TASK PROMPT —
List each line in the records that contains the word "zero", copying the full line. Case counts.

THE RECORDS —
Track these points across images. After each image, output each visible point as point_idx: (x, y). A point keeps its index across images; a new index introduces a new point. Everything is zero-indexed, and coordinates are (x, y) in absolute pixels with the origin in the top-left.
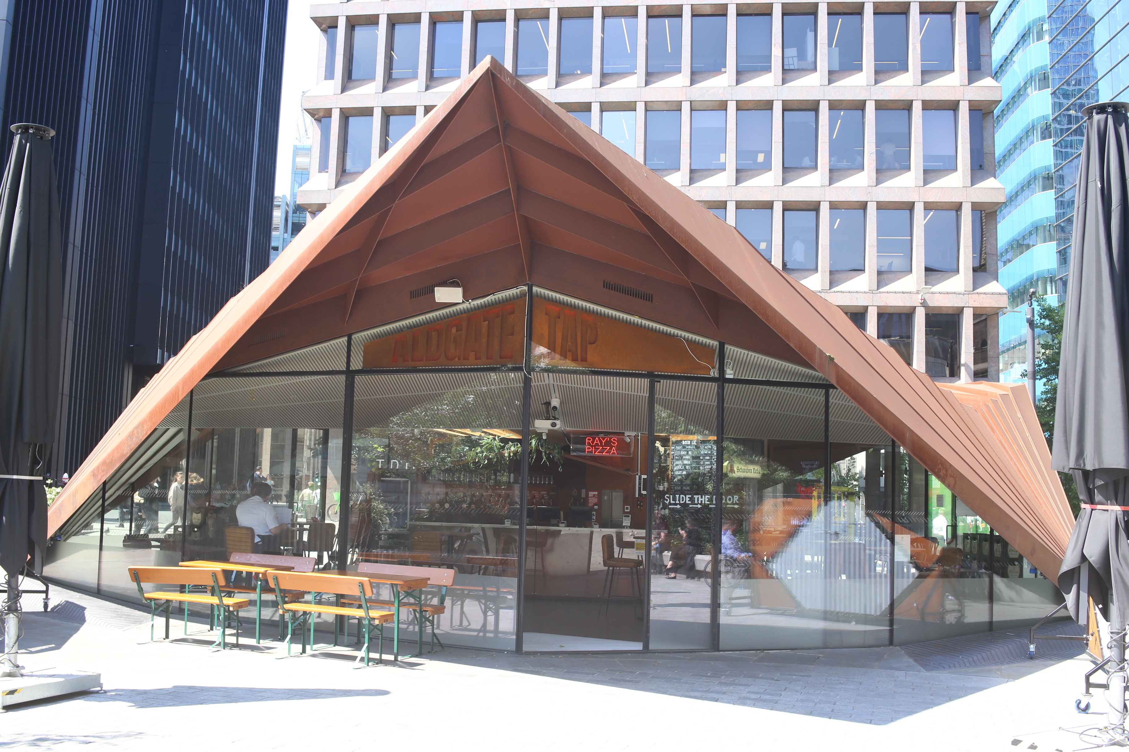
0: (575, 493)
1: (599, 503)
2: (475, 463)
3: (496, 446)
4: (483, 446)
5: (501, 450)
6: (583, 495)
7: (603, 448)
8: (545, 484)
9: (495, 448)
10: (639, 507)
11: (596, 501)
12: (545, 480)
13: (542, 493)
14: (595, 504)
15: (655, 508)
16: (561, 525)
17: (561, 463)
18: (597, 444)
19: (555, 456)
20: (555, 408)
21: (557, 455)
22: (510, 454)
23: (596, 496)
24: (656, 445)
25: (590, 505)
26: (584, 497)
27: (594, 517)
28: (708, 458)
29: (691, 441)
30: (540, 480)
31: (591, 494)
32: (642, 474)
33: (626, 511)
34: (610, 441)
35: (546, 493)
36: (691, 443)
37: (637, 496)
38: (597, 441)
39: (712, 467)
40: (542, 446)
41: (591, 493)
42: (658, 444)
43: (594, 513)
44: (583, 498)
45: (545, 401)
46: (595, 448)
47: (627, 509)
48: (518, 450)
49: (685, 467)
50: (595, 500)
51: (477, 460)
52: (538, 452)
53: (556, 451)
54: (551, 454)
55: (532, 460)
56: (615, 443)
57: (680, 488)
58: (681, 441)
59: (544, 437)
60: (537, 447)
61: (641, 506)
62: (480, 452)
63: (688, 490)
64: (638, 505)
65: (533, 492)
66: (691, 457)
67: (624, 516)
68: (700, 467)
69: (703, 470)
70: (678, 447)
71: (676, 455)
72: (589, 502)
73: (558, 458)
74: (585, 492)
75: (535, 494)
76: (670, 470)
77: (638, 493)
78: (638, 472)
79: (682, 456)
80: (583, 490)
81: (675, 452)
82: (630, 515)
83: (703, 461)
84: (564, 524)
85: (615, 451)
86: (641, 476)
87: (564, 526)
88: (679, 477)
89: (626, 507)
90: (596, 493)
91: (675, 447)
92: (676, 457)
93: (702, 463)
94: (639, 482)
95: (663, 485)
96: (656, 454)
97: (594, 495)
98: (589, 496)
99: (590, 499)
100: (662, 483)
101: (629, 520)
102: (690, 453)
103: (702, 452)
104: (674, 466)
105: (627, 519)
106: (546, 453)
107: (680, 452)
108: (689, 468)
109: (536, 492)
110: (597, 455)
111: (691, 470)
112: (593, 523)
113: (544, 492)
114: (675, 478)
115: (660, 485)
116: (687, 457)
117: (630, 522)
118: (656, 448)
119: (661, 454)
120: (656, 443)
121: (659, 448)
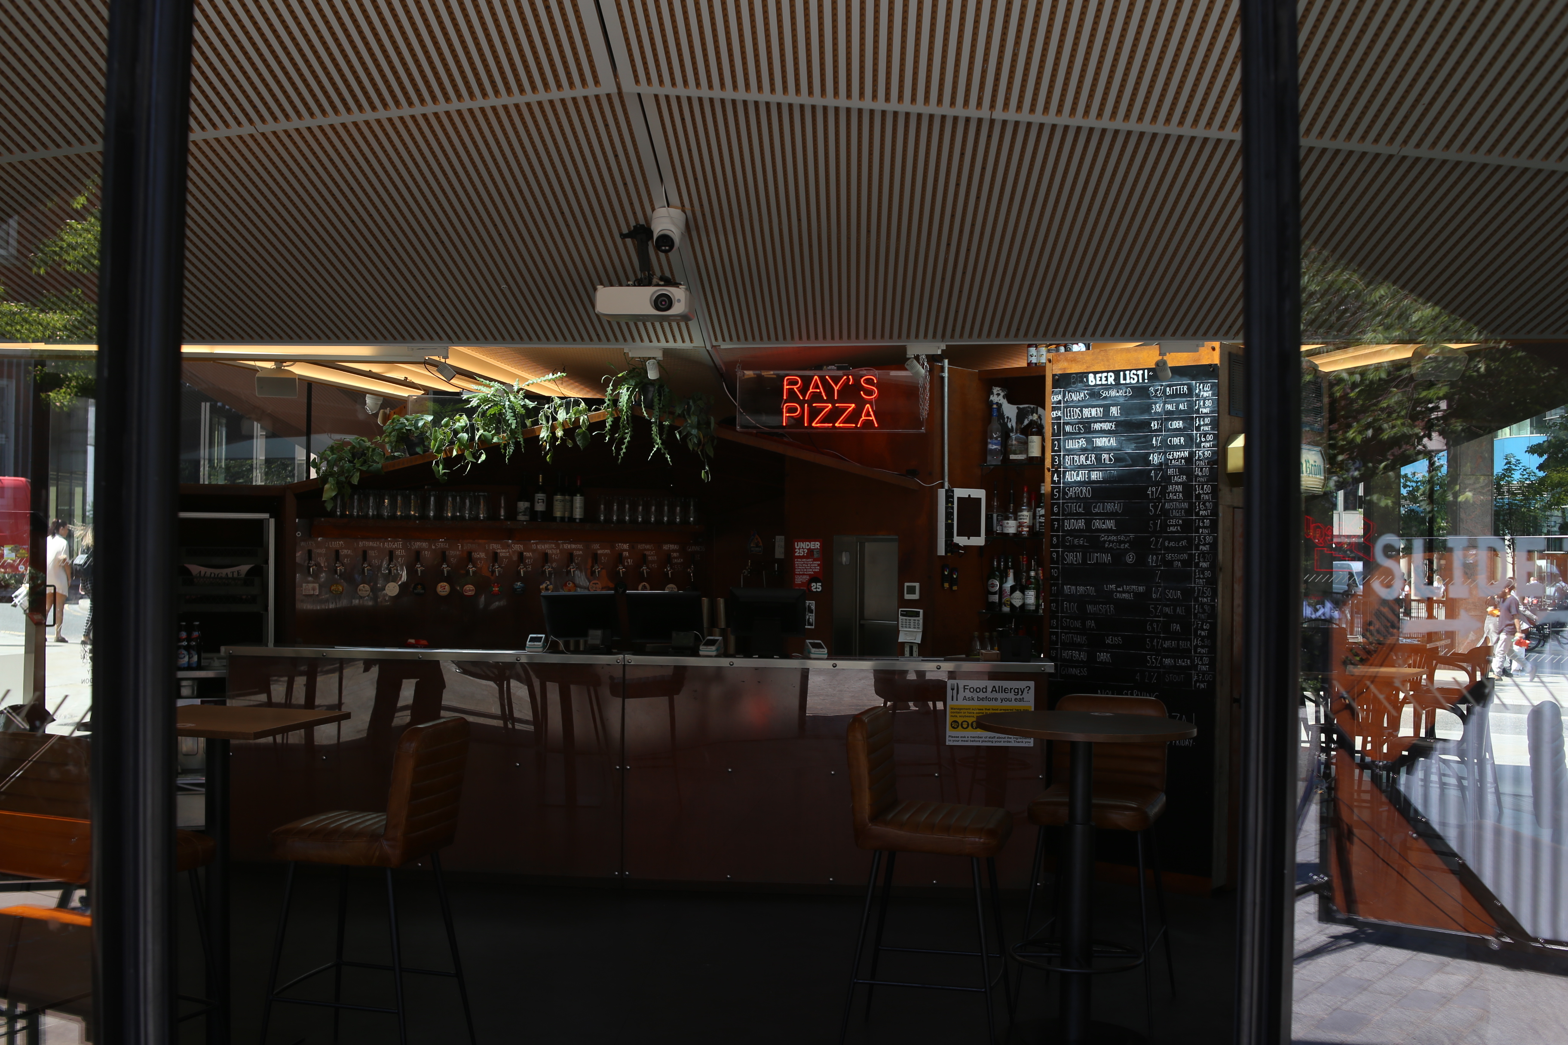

WRITTEN SOLUTION —
Track these points across images. After each image, output each visible point as point_idx: (x, y). A point keeps its index across images; a new index introduces a new point. Everything is zero-indexed, and coordinates are (x, y) in absolute pixels with the origin in the top-left.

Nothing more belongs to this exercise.